French Government To Make Insulting Mayors A Criminal Offense
from the we-love-free-speech-but-[unrolls-growing-list-of-exceptions] dept
French government entities continue to clamp down on speech. Following a terrorist attack on a French satirical newspaper, government leaders vowed to double down on protecting controversial speech. The govenment then fast-tracked several prosecutions under its anti-terrorism laws, which included arresting a comedian for posting some anti-semitic content. It further celebrated its embrace of free speech by arresting a man for mocking the death of three police officers.

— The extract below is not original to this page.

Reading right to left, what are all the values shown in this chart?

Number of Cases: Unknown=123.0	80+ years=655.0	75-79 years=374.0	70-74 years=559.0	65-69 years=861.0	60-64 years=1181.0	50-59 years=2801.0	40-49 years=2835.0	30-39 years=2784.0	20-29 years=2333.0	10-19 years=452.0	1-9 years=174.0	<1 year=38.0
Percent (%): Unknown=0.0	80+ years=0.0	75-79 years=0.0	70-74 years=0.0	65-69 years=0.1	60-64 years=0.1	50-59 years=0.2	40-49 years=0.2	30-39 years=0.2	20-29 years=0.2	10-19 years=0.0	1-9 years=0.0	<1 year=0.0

A half-decade later, that same commitment to protecting speech no one might object to continues. The country's government passed a terrible hate speech law that would have allowed law enforcement to decide what content was acceptable (and what was arrestable.) Fortunately for its citizens, the country's Constitutional Court decided the law was unlawful and struck down most of it roughly a month later.

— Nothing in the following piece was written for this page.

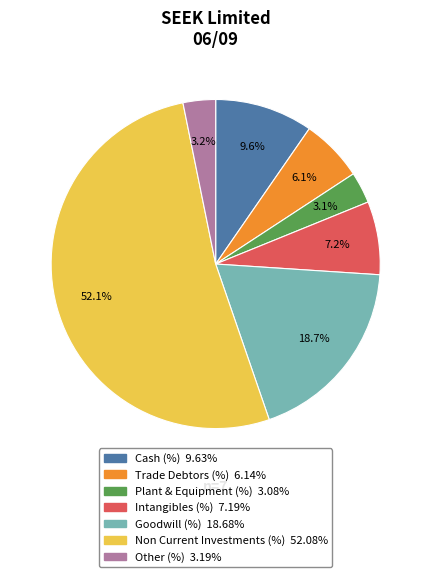

What percentage is the Cash (%) slice, to the nearest percent?

10%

But that's not the end of bad speech laws in France. Government officials seem to have an unlimited amount of bad ideas. Some government officials are being hit with far more than objectionable words. Assaults of French mayors continue to occur at the rate of about once a day. Mayors assaulted and unassaulted have asked the French government to do more to protect them from these literal attacks.
The government has responded. And it's not going to make mayors any more popular or make them less likely to be physically attacked.
Any insult targeted at a French mayor will now be treated as contempt - an offence that carries a maximum penalty of community service or a €7,500 fine - France's justice minister has announced.
“Any attack perpetuated against a mayor is an attack perpetuated against the Republic”, warned French Minister of Justice Eric Dupond-Moretti on Wednesday after a ministerial meeting to which local mayor associations were invited, according to BFMTV.
Assault is already a crime, so the government has ways to deal with those who physically attack government officials. This new wrinkle makes being mean to them a crime. The Republic as a whole will feel every insult targeting a town mayor. So will the people uttering the insults. $7,500 fines and/or 280 hours of community service await those who like to fight with their words, rather than their fists.
This may trim down the number of public insults but it's hardly going to make the government any more popular with the governed. If French citizens are physically attacking mayors 300+ times a year, there's something more going on that just a little bit of assholishness that's gotten out of hand. Protecting people from violence is something any government should do. But protecting them from being insulted is something only authoritarians do.